The book also recommended invoking Ishtar for love spells, which I though was a rather weak reason to call on the fairly scary/massive phenomenon of an ancient sex/war goddess.
 
 
Less searchable M0rd4nt
19:27 / 09.04.07
It involved a section on "Goetia" and said that all the complicated stuff was "just there to scare off the uninitiated" and that the "spirits" where really just subconcious things.

If anyone needs me, I will be in the bathroom tending a nasty headdesk injury with tweezers and an icepack. Do the people who come up with this shit ever actually practice the magic they write about? I suppose you can get away with that sort of thing for a while, if your luck holds and you don't evoke often, and that might convince the very smug author that hey all this complicated stuff is just to scare people off... uh huh.
 
 
Mako is a hungry fish
00:22 / 10.04.07
Do the people who come up with this shit ever actually practice the magic they write about?

Chances are if the word "nomicon" or a derivative thereof features prominantly in the title, than the answer is no.
 
 
This Sunday
04:17 / 10.04.07
I think the effective ones, are those that don't age or fade from even the appearance of being useful or connected. The more blatant of Crowley's works, Morrison's 'The Invisibles' and 'The Filth', RAWilson's stuff for the most part... all seem to absorb and reiterate material that's come since. They may feel like their time, or a time, in communiations form, but they aren't limited to that timeframe's information or tactics. They don't die, don't feel locked off, but seem to take on new relevance as they age.

The same's true for all useful, and most 'good' books, too, though. Most of Shakespeare's plays. And the films of Edward D Wood, Jr.

To use an example of thought from last night: Thomas Wolfe died and thirty-eight, and his works still feel very alive and, yes, magickal. Tom Wolfe is still breathing and publishing, and that thing of his, the coed (I hate that word!) first-person-narrative thing? Bad. Magickally, literarily, and literally.

William Burroughs, especially that mid-period, the cut/ups and all, never seems particularly old or locked away to me. And they are always instructive, even when not blatantly giving directions or suggestions.

I think Emily Bronte or Christina Rossetti or Grant Morrison are extremely more magickally useful, practically useful, and genuinely trying to commmunicate useful and workable possibilities to their audience than, well, Silver Raven Wolf or the guy who probabl still hangs around the ouskirts of West Hollywood, outside magick-book-selling shops at three in the morning, exposing himself in extraordinarily lowriding jeans and trying to force pamphlets on the unwary about how they can be made ubergods by submitting as his chelas/loveslaves/bootlickers in the exploration of the 'abyssical' (I'm never gonna forget that word) realms.

But everyone above is suspect. And to be trusted. And if somebody gets a Carlos Casteneda book's techniques to work for them? Great, so long as they don't believe it's historically accurate or some sacred Native tradition. Historical value isn't really, though, is it? Efficacious or practical or entertainment value I can buy, but historical? Nah.
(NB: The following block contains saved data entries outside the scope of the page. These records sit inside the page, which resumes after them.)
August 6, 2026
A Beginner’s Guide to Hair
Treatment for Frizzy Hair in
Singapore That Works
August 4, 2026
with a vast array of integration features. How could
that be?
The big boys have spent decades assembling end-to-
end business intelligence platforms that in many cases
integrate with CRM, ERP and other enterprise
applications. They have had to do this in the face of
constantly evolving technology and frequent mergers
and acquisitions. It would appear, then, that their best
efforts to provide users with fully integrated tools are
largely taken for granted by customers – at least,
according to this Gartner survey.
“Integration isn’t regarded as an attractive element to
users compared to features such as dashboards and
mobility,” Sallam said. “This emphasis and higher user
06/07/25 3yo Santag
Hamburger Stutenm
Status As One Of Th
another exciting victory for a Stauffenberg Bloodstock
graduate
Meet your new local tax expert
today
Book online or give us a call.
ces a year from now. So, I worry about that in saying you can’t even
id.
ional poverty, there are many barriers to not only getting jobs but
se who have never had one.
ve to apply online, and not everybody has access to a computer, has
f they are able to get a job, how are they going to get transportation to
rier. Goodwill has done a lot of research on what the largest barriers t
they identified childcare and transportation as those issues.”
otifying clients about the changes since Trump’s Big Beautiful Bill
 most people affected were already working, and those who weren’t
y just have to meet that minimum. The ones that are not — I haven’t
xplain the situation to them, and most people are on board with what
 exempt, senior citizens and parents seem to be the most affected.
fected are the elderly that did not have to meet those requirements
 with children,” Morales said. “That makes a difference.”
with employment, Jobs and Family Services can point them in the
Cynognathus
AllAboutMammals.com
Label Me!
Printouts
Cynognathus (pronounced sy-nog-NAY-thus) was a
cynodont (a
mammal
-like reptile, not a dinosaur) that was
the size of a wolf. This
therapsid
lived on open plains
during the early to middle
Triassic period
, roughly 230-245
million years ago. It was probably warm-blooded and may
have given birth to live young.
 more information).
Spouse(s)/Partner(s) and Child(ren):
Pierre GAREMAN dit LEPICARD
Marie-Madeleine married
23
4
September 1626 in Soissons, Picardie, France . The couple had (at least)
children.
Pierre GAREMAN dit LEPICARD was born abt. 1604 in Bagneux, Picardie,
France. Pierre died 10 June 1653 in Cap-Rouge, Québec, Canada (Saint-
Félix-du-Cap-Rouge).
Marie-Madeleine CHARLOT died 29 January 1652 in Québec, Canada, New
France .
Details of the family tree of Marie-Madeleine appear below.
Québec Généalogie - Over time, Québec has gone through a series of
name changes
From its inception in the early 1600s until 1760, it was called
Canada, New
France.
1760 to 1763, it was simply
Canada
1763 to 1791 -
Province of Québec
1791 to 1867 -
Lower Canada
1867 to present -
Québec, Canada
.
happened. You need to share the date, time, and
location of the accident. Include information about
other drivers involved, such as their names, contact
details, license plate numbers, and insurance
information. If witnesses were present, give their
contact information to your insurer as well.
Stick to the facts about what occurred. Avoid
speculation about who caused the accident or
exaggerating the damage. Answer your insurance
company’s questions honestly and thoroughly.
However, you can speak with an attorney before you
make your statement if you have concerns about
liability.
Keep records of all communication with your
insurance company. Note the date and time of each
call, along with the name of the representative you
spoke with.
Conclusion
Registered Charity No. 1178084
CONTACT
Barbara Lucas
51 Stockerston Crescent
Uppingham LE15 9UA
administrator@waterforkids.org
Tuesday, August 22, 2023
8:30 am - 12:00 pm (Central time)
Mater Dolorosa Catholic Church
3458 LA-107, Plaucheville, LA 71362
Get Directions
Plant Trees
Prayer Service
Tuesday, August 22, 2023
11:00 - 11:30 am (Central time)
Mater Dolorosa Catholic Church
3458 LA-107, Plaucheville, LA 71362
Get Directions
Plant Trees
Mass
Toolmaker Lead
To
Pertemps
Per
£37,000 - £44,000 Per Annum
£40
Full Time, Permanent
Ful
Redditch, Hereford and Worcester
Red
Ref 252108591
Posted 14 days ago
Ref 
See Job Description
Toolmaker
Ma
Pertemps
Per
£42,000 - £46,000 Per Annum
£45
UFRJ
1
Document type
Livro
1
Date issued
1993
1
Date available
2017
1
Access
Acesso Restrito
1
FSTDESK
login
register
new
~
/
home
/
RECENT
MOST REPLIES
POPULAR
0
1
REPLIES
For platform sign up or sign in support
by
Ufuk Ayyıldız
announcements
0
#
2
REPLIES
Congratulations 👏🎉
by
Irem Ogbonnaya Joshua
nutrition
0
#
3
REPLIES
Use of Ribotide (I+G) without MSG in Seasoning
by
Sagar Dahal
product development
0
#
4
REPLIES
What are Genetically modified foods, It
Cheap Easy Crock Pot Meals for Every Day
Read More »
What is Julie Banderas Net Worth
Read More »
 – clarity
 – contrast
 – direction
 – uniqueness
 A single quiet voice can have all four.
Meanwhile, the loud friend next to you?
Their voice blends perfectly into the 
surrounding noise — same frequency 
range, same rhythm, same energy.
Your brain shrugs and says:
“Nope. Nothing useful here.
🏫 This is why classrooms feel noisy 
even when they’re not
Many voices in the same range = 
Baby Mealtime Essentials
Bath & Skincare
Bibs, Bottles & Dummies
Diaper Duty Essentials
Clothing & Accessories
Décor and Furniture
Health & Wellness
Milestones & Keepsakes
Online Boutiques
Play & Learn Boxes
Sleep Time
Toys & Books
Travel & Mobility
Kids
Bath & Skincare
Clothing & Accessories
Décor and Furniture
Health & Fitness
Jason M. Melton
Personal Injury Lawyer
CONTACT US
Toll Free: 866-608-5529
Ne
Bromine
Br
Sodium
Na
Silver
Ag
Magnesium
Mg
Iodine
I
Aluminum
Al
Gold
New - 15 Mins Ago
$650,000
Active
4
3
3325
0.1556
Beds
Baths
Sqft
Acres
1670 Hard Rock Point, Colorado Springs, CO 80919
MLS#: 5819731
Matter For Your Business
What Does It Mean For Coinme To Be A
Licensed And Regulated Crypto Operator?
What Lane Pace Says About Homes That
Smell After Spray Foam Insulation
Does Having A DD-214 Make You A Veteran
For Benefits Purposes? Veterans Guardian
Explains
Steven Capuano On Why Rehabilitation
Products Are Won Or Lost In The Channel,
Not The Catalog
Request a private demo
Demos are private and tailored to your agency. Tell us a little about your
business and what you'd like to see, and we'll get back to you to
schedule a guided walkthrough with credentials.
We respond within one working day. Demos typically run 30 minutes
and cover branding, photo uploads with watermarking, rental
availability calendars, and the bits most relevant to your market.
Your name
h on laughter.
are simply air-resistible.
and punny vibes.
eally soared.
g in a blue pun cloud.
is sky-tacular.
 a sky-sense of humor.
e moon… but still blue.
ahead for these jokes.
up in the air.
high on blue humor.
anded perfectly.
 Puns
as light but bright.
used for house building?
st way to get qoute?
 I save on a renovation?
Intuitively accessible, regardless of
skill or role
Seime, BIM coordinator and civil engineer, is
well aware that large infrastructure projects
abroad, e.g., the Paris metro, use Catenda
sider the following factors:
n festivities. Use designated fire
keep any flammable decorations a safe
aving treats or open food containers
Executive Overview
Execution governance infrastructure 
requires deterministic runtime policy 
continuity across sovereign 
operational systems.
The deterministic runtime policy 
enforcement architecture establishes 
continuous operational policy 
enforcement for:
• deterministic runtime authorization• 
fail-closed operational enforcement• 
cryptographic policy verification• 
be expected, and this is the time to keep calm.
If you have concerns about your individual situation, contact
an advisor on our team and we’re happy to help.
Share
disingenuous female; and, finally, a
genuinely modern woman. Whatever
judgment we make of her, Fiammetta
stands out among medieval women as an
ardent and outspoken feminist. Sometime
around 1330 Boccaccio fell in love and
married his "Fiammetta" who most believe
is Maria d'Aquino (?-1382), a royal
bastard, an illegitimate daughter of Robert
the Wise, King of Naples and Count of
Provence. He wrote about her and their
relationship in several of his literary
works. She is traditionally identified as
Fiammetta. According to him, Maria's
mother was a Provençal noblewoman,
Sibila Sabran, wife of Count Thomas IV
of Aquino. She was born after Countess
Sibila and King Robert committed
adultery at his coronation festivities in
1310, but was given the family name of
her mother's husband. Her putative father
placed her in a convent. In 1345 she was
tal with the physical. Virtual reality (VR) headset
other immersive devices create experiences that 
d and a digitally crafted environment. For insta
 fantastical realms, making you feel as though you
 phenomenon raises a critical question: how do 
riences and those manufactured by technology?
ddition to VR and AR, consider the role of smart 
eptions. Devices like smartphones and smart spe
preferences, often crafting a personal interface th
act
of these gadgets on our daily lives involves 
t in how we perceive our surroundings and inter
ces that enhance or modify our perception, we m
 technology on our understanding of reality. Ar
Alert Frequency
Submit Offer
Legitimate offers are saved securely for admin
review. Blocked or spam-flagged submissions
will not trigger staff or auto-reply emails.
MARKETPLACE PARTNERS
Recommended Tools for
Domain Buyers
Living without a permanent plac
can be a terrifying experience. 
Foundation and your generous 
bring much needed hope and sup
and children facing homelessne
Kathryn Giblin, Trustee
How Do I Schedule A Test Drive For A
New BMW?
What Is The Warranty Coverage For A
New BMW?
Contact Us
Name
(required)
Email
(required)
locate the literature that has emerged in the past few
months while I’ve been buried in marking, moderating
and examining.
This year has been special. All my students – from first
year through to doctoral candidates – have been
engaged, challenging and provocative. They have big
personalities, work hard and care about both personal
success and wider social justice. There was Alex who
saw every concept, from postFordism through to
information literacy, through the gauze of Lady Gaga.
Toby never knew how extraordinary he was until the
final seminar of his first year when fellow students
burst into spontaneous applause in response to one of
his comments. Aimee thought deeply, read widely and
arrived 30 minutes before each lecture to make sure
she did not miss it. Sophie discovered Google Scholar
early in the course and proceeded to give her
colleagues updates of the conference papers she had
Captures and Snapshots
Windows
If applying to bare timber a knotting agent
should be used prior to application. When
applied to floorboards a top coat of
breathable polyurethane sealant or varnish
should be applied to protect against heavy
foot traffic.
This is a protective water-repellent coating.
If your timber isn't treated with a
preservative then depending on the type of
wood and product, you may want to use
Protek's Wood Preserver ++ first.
Anyway, Castaneda, Crowley, Hine or Blake or the latest memoir of the last pope before this one, and even, even, even Silver Ravenwolf, being effective for someone, as far as inspiration, technique, or trial goes, good for them. More power to. But as historically or factually accurate on all fronts... no more than the Book of Mormon.

I mean, the thing that makes the oldschool Christian Rosenkreuz stuff so effective, is that it's very, very vacant but uses guidepost-like symbols to get us, the reader, to do the work. A lot of early twentieth-century kabala writings are - as parodied/celebrated in Durrell's 'Justine' - structured to get the reader to put as much meaning or find their meanings within the text, rather than an entirely egotistical lecturing. Although the vagueness can be just as ego-inflating, as those of us with sometime vague writing styles may well know.